Social support is the support that a person receives from others, especially family members and friends, to perform the desired behavior [32, 33] and is one of the key constructs of the SCT. In fact family is a crucial environmental factor influencing people’s health attitudes and behaviors.

Wanqi et al. [34] in a study about the role of family communication patterns in intergenerational COVID-19 discussions and preventive behaviors showed that the family communication patterns can be associated with preventive behaviors through different forms of family discussion about COVID-19. Conversation orientation is a strong facilitator for positive behavioral effects and scientific discussion is the most benign form of family health discussion. Health communication efforts should enhance the agency role of the family and motivate scientific discussion in health practices.

In the present study, there was a weak correlation between social support and CPB, which was not significant in the regression analysis. Kowalsky et al.’ study during the COVID-19 pandemic based on the social cognitive model, indicated a weak correlation was seen between subjective norms and behavior [33].

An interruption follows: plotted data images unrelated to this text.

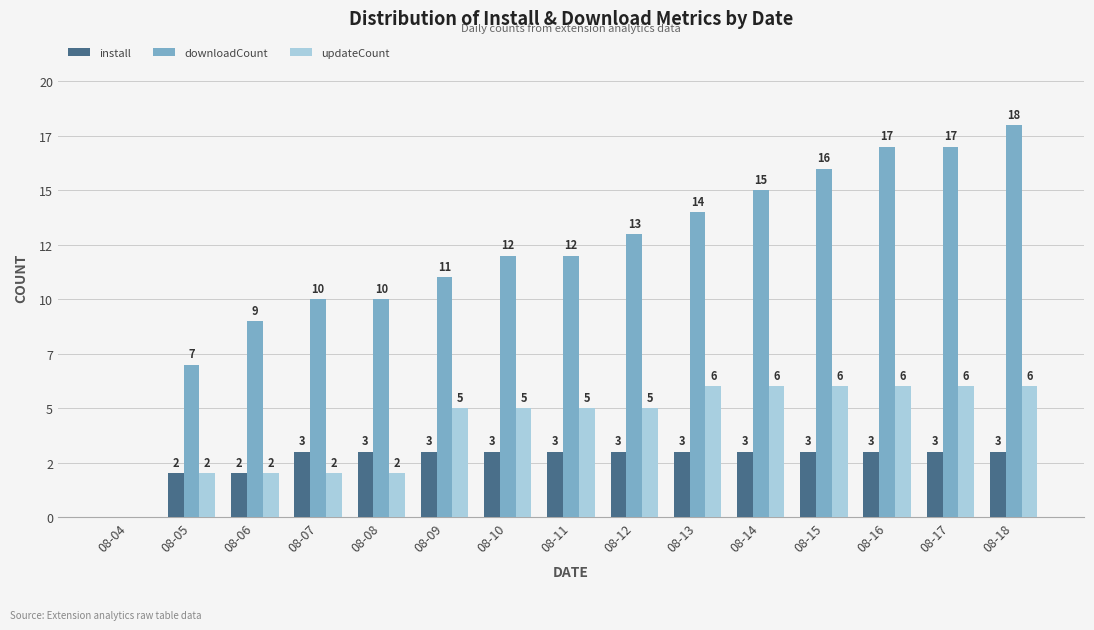

What value does the install series have at 08-17?

3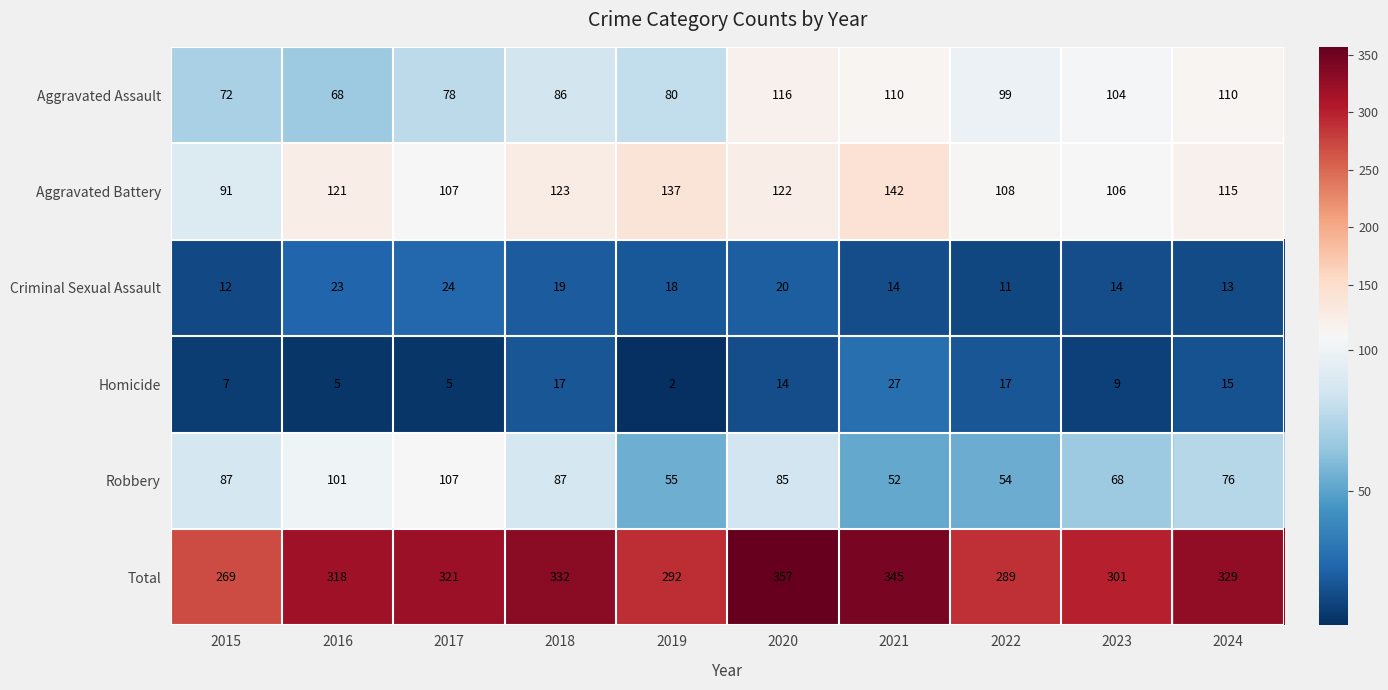

At which label does Homicide first exceed 14?

2018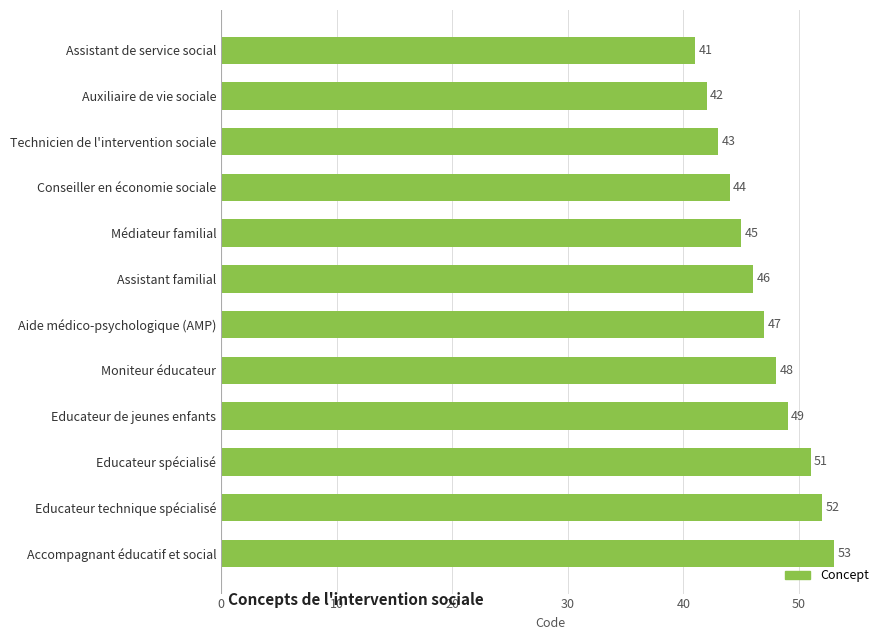

At which label is the value closest to 47?

Aide médico-psychologique (AMP)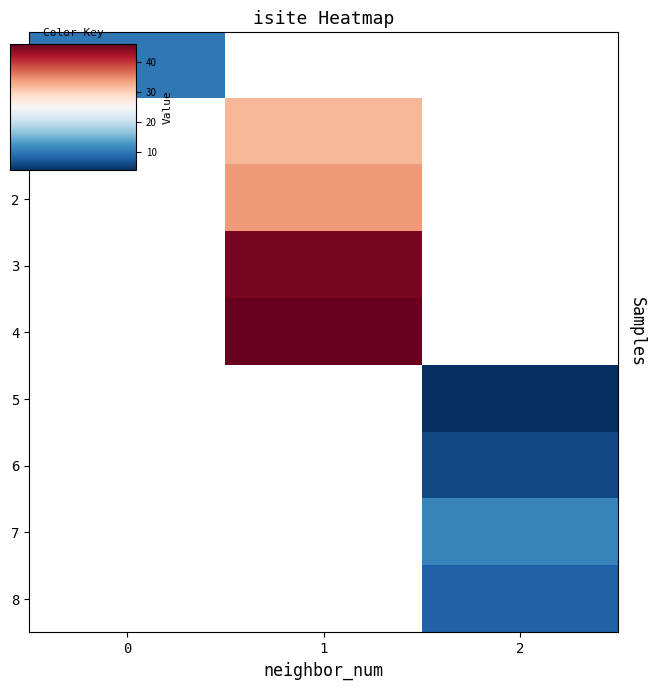

List the labels in order of 3 value, largest first.

0, 1, 2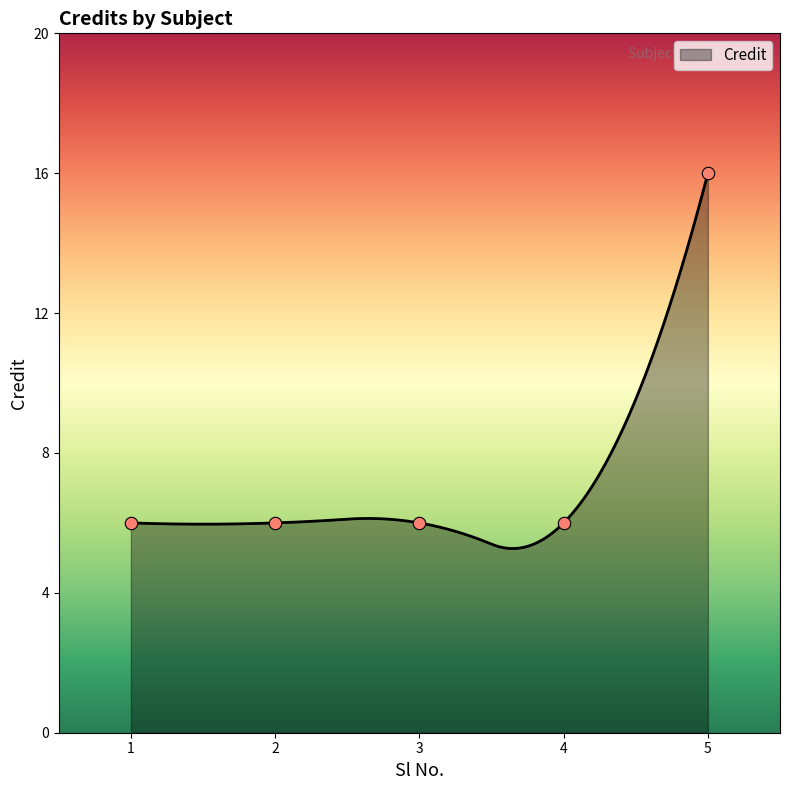

Approximately how many times larger is the value at 4 compared to 1?

1.0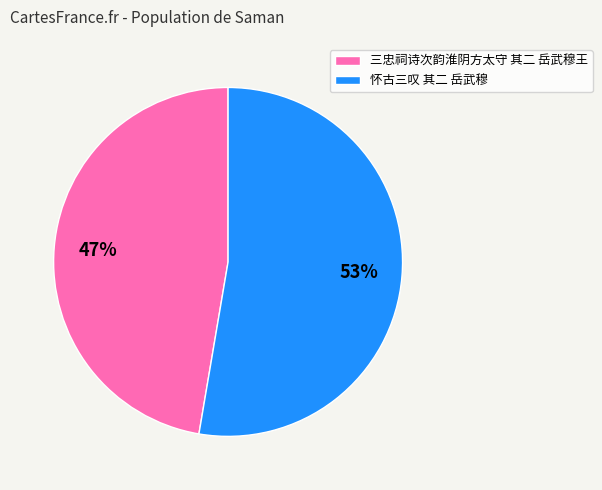

To the nearest percent, what percentage of the pie is 三忠祠诗次韵淮阴方太守 其二 岳武穆王?

47%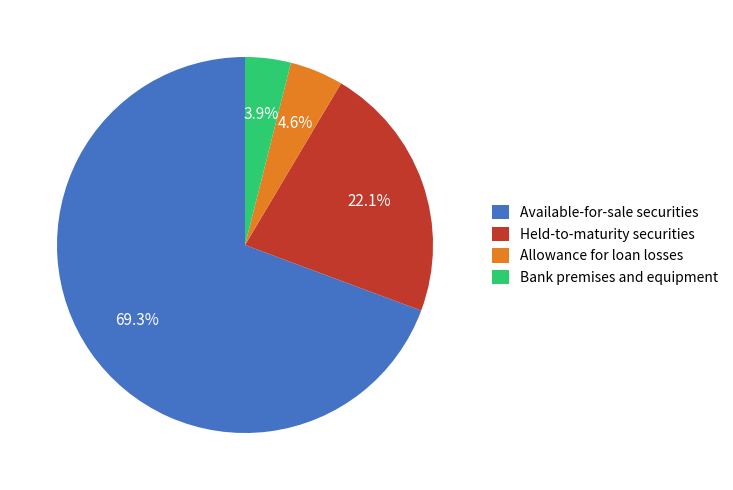

Which has a higher value, Available-for-sale securities or Held-to-maturity securities?

Available-for-sale securities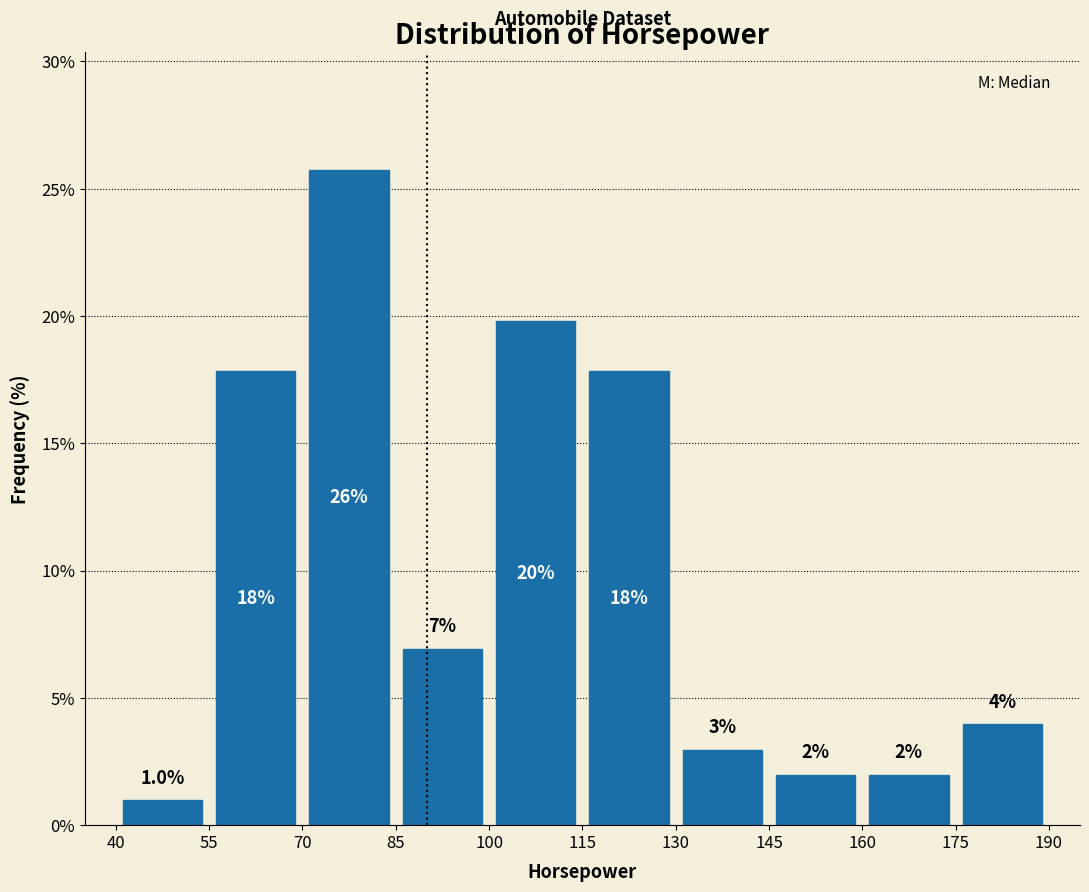

Which range on the x-axis has the tallest bar?

70 to 85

This study exposed that SCT theory was a significant predictor of the CPB and it described 61% of the variance. We found the clear effects of STC constructs (self-regulation, self-efficacy, and outcome expectancy) on participants’ COVID-19 preventive behaviors. These results are consistent with some studies. In the study by Raude et al. [18] which was conducted to investigate COVID-19 preventive behaviors based on cognitive, psychological, cultural, and social variables in France, cognitive variables predicted 23% of CPB. A study by Cavicchiolo et al., on 363 teenagers in 5 schools in Italy, demonstrated the structure SCT predicted 25% of the social distancing behavior during the COVID pandemic [27]. An online cross-section study by Barrett et al. shows that social cognitive model predicted 40% of hand washing and 25% of social distancing behavior [31]. In primary health care settings, this matter is vital for health services that design appropriate educational intervention programs based on SCT constructs about healthy behavior such as CPB.

In this study the almost participant use outdoor face mask, maintaining physical distance and avoid of crowded areas and social events. Also, this finding is similar to other studies [7, 10, 29].

There were some limitations in this study. First, the questionnaire was self-reported which could be subject to recall and response bias. Second, this study, might not lead to the casual interpretations of constructs of SCT and CPB. Despite limitations, the seemly, valid, and cost-effective method of data collection is self-assessment on adolescents and adults. This study also can create some other scientific evidence for future studies about health promotion communities.

Conclusion

Rendering to the result of this study constructs of SCT is the key predictor of participants’ CPB. Hence to design useful and effective behavioral change interventions based on evidence in the field of COVID-19 prevention. Finally based on these predictors, effective interventions and healthy messages could be designed based on this predictor outcomes expectations, self-regulation, social support, and self-efficacy which can be beneficial to improve healthy behavior.